The set of reachable states is defined as the least solution of constraints

$\begin{equation*} Init \subseteq g(p_0) \end{equation*}$

$\begin{equation*} \bigwedge_{(p_1,p_2) \in E} sp(g(p_1),r(c(p_1,p_2)))) \subseteq g(p_2) \end{equation*}$

where $c(p_1,p_2)$ is command associated with edge $(p_1,p_2)$ , and $r(c(p_1,p_2))$ is the relation giving semantics for this command.

By least we mean least with respect to the following ordering on functions from control-flow graph points to sets: $g_1 \sqsubseteq g_2$ iff $\forall p. g_1(p)\subseteq g_2(p)$ .

Lemma: Let $g$ be a least solution of the collecting semantics constraints. Then $s \in g(p)$ iff: there exists $s_0 \in Init$ and there exists a finite path through CFG that starts in $p_0$ with state $s_0$ and ends in $p$ with state $s$ .

Proof: Consider the following $g^*$ given by collecting all states $(p,s)$ for which there exists such a path terminating at point $p$ in state $s$ . We show that $g^*$ is the least solution of the constraints.

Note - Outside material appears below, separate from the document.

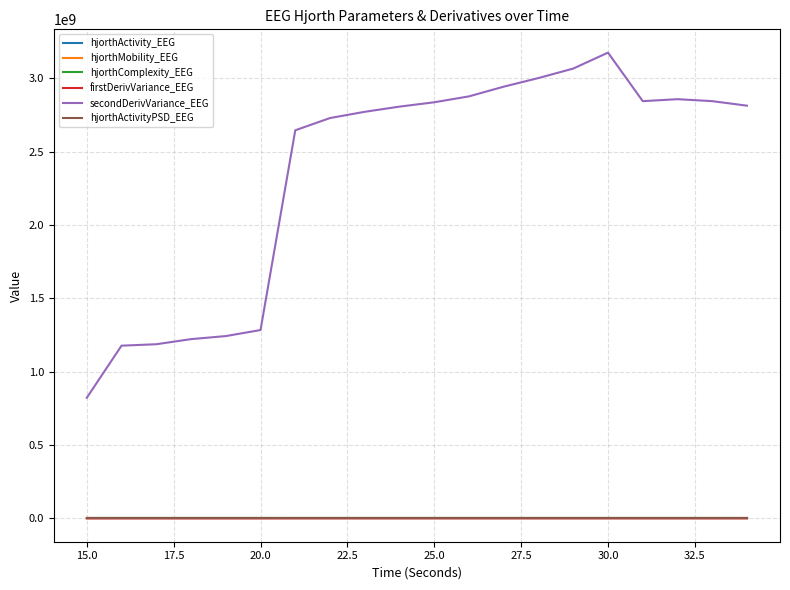

True or false: secondDerivVariance_EEG and hjorthActivity_EEG intersect in this chart.

False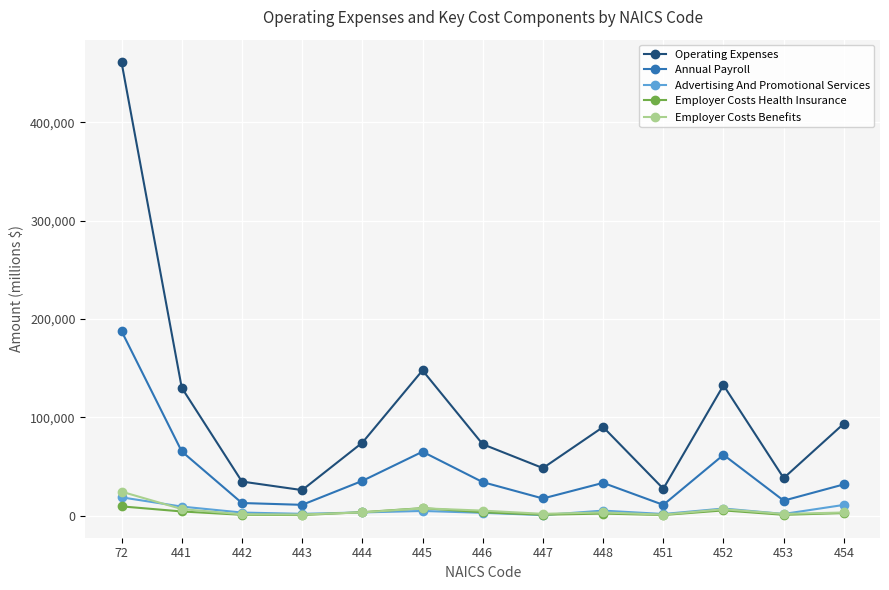

Is this an area chart (filled region under the line)?

No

We first show that it is a solution. It satisfies equation $I \subseteq g^*(p_0)$ . For the second equation, if we take element $s_1 \in g^*(p_1)$ then it is given by some path of length $n$ terminating at node $p_1$ . Then the elements in $sp(\{s_1\},r(c(p_1,p_2))))$ are given by a path of length $n+1$ terminating at $p_2$ . Therefore, these elements are in $g^*(p_2)$ . Thus, for all $s_1 \in g^*(p_1)$ , we have

$\begin{equation*} sp(\{s_1\},r(c(p_1,p_2)))) \subseteq g^*(p_2) \end{equation*}$

so the constraint is satisfied and $g^*$ is a solution.

Next, we show that $g^*$ is the least solution. Consider any solution $g$ . We then show $g^*(p) \subseteq g(p)$ for all $p$ . We show that all states given by paths (i.e. all states in $g^*$ ) are included in $g(p)$ , by induction on the lengths of paths. Paths of length 0 are included by $I \subseteq g(p_0)$ . The second condition guarantees that if all paths of length $n$ are included, then all paths of length $n+1$ are included.

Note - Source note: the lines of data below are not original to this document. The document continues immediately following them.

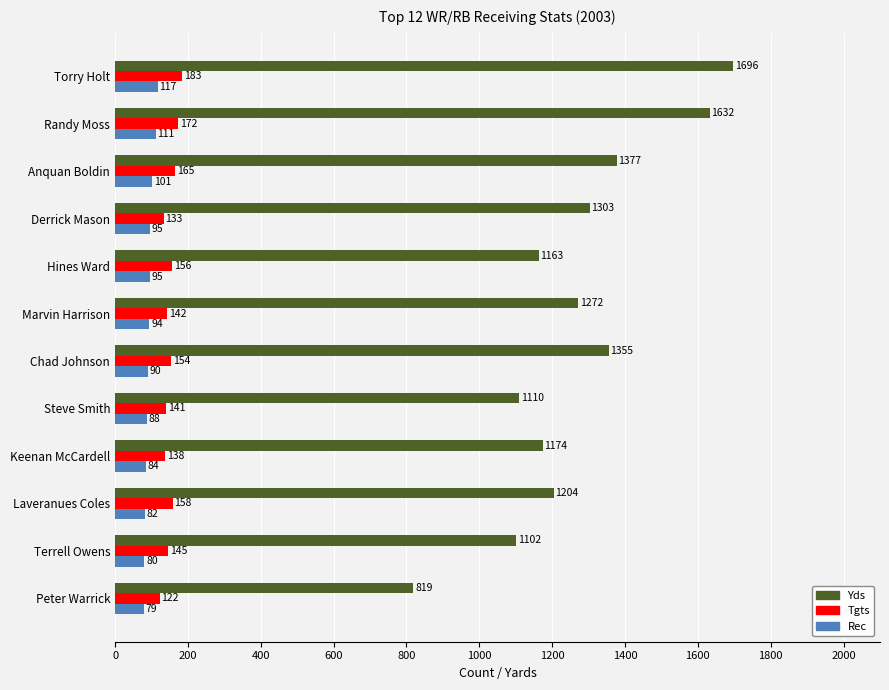

At how many categories does at least one series exceed 906?

11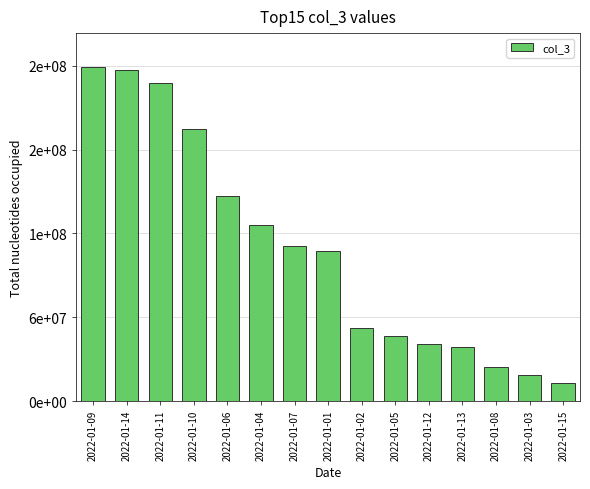

What is the value of the 7th bar from the left?

111238160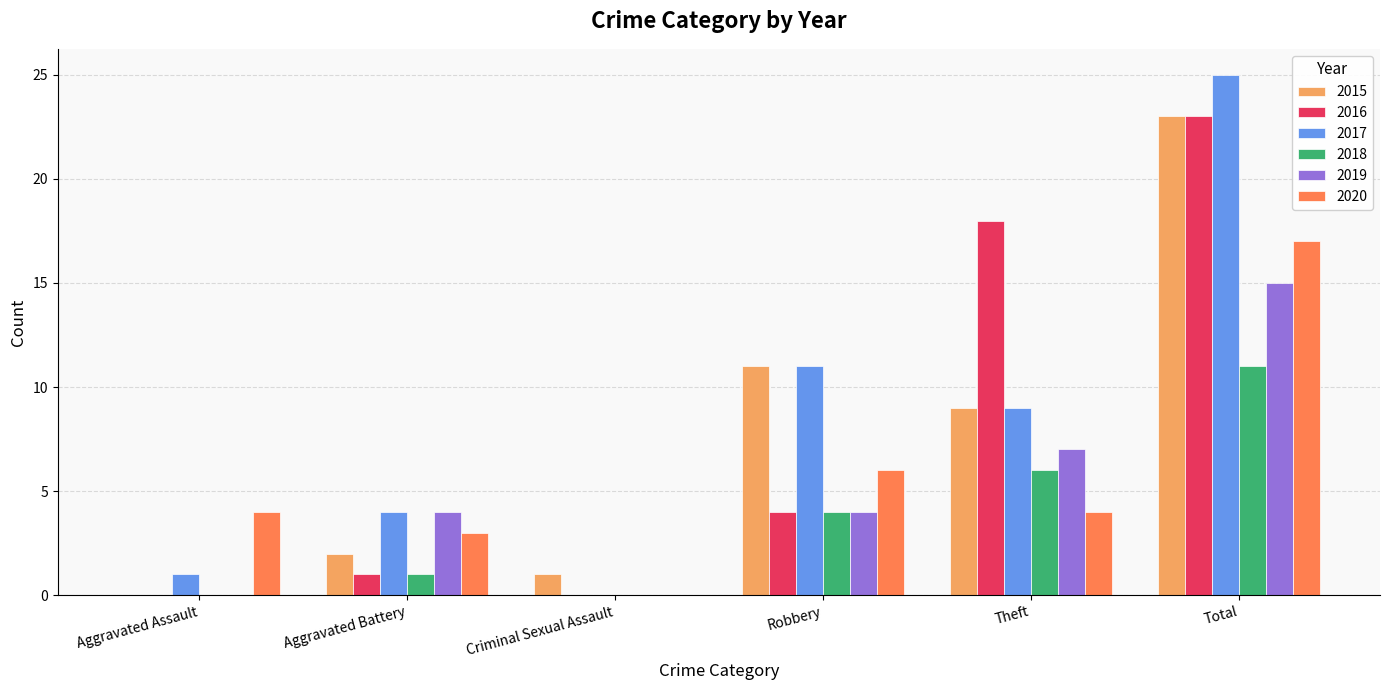

What is the sum of all 2017 values?

50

Thus, we have shown that $g^*$ is the least solution, so the lemma follows by definition of $g^*$ .

End of Proof.

Equivalent Form of the Constraints

Using the fact that the conjunction of constraints $A \subseteq C$ and $B \subseteq C$ is equivalent to

$\begin{equation*} C = C \cup A \cup B \end{equation*}$

the above constraints for collecting semantics are equivalent to:

$\begin{equation*} g(p_0) = g(p_0) \cup I \end{equation*}$

$\begin{equation*} \bigwedge_{p_2 \in V}\ \left( g(p_2) = g(p_2) \cup \bigcup_{(p_1,p_2) \in E} sp(g(p_1),r(p_1,p_2))) \right) \end{equation*}$